Where’s life’s dean when you need one?
Some might consider such a title an oxymoron, but today, even I was impressed by the troves of people that descended upon our quiet hamlet. The Head of the Charles brought in the usual gaggle of underclassmen and newly minted alumni eager to return to the warm underbelly of collegiate life. Life is Good held their annual pumpkin carving festival– the plan was to carve and light 30,000 pumpkins across the Boston Commons and break the world record set in 2003 by Keene, N.H. at 28,952. At last count, Boston did it– patches of 30,128 glowing jack o’lanterns decorated the Boston Commons by 8pm. While I am happy for Boston, that the prior world record (off by a relative hair) was set by a town with a population of 23,000 (compared to Boston’s 560,000), makes this newest designation seem, well… wrong.
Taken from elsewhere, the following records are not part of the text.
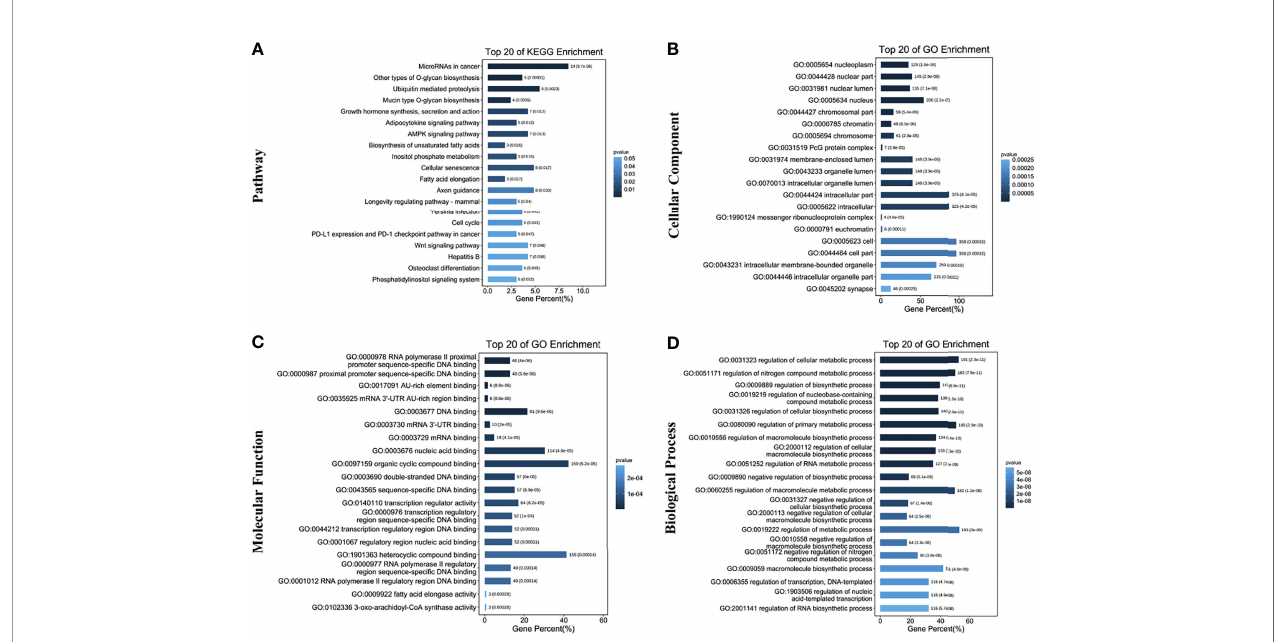
FIGURE 3 | Functional enrichment analysis of target genes. (A) Top 20 terms in the KEGG pathway enrichment; (B) Top 20 terms in the cellular component enrichment; (C) Top 20 terms in the molecular function enrichment; (D) Top 20 terms in the biological process enrichment.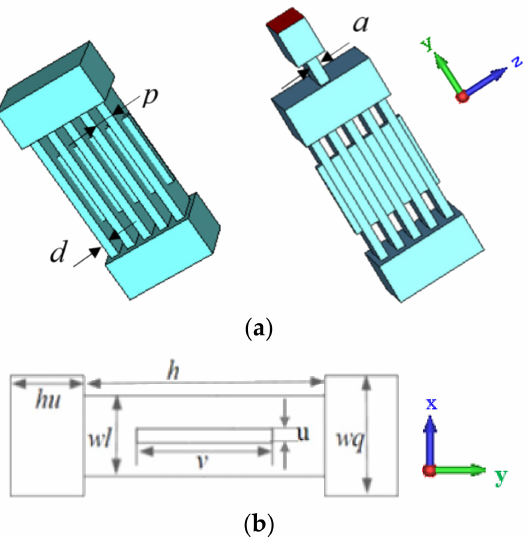
Figure 1. Schematic of the multiple gap cavity for the EIK. ( a ) A 3D model of the idler cavity and output cavity. ( b ) A cross-section in the xy plane.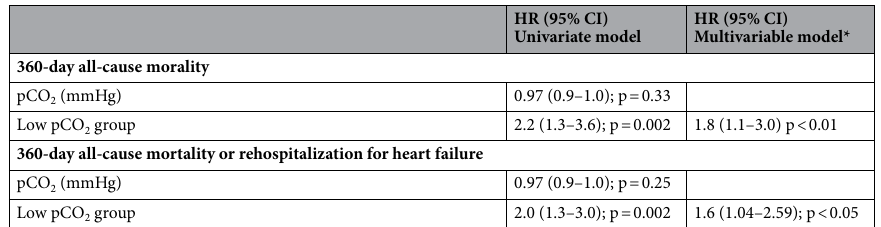
Table 4. One-year all-cause mortality and heart failure rehospitalizations risks in relation to pCO 2 level on admission. *Adjusted for: age, ejection fraction, systolic blood pressure at admission, haemoglobin. NTproBNP and serum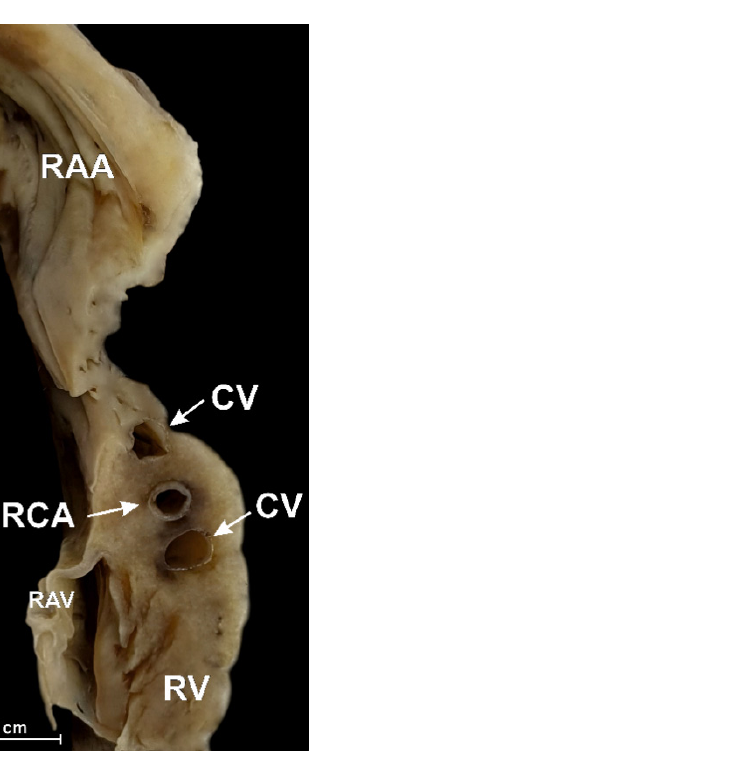
Figure 4. Photograph of a cadaveric heart specimen showing the longitudinal section through the inferior right atrial appendage (RAA) isthmus with right coronary artery (RCA) accompanied by two coronary veins (CV). RAV—right atrio-ventricular valve, RV—right ventricle.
All in all however, all this activity made for a festive day. Personally, I happen to like traffic jams (only when I’m not in them, which as a non-driver is often the case). Today was one big traffic jam in Boston. Occasionally, days like this are helpful to remind you either that you live in a city, or to remind you why you left.
Today’s a special day. I get to write TWO posts. I think this is only my way of avoiding sleep. Usually I’m bounding into bed, but lately, I’ve noticed, I try to stay up as late as I can. I usually don’t last very long because right around 10pm my eyes start feeling gritty and the deterioration in my mental and motor skills is such that I can’t do much except lie still– this is a genetically pre-determined trait that drove my father crazy when I was growing up. He was certain that I could never by a true intellectual superstar unless I stayed up well past midnight studying. Nothing made him happier than to see my nose buried in a book. And though he tried very, very hard– buying used math and history textbooks from the Barnes & Nobles, assigning my sister and me his own personal homework, taking us to the local public library every Saturday with a shopping cart (those gigantic, aluminum, old-lady ones) to fill with books– I personally could not get past Judy Bloom. I loved her. When I entered the fifth grade and was routinely going to bed at 10, he finally realized that his hopes of rearing an Einstein were hopelessly lost.
I suspect however, that he had his suspicions when he discovered much earlier that I sucked at long division.
Filed under: Living in Boston
Well, yesterday anyway. Peanut butter and apples. Wow. Granted this is not novel information for most people, but there I was, just having eaten dinner, but still needing something to… cleanse the palate. My buds weren’t sure if they wanted sweet or salty, crunchy or soft– in short, I was still hungry. I scanned the contents of my refridgerator– there wasn’t much in there except for a jug of Gatorade, a tub of Greek yogurt, a few apples and some freshly ground honey roasted peanut butter from Whole Foods. What I really wanted was an Eggo waffle with melted I can’t believe it’s not butter and Food Emporium syrup. My sister introduced me to this delectable treat this past weekend– who knew toasted frozen waffles, fake butter and artificial sweetener could be such a taste sensation? Instead, I settled for an apple and the peanut butter. In truth, I really just wanted the peanut butter, but like ketchup, peanut butter needs a home. I had heard of apples being employed for this purpose before, so I decided to try it. Well, I must say I was pleasantly surprised.
Current events: Condoleeza Rice is looking particularly manly these days.